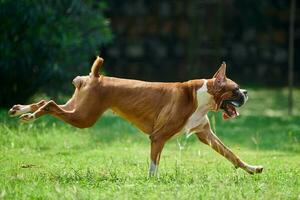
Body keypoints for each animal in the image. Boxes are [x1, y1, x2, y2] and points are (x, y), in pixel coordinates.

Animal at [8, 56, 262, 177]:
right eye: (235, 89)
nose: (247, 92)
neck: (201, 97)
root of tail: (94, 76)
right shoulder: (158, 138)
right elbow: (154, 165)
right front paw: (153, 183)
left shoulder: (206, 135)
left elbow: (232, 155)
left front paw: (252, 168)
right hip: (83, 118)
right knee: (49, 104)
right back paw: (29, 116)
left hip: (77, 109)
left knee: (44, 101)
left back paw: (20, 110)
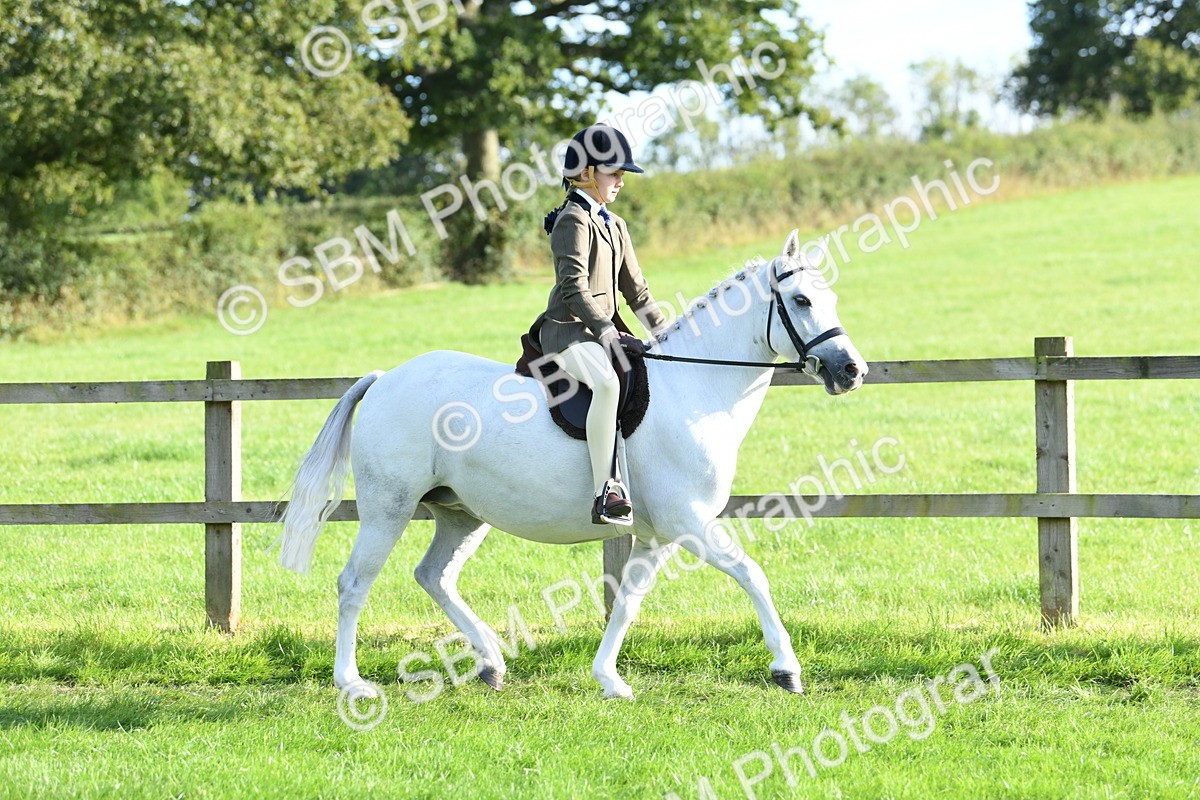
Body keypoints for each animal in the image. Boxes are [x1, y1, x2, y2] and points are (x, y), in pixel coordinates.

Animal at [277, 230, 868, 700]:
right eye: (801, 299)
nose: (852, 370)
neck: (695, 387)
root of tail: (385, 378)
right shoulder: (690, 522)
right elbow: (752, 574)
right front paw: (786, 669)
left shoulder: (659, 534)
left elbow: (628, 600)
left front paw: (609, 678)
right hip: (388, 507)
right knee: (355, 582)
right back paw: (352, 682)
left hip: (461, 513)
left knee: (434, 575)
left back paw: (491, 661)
================================
* HOW TO COMPLETE THIS TASK:
A word-for-word repeat is expected of the lines from the one with "right front paw: (153, 183)" to the end of the data, both included; pictures are not part of it.

* YOUR RESPONSE:
right front paw: (153, 183)
left shoulder: (206, 135)
left elbow: (232, 155)
left front paw: (252, 168)
right hip: (83, 118)
right knee: (49, 104)
right back paw: (29, 116)
left hip: (77, 109)
left knee: (44, 101)
left back paw: (20, 110)
Body keypoints for each animal in the image. Boxes are [x1, y1, x2, y2] and points are (x, y), in pixel coordinates.

Animal at [277, 230, 868, 700]:
right eye: (801, 299)
nose: (852, 370)
neck: (695, 387)
root of tail: (385, 378)
right shoulder: (690, 522)
right elbow: (752, 574)
right front paw: (786, 669)
left shoulder: (659, 534)
left elbow: (628, 600)
left front paw: (609, 678)
right hip: (388, 507)
right knee: (355, 582)
right back paw: (352, 682)
left hip: (461, 513)
left knee: (434, 575)
left back paw: (491, 661)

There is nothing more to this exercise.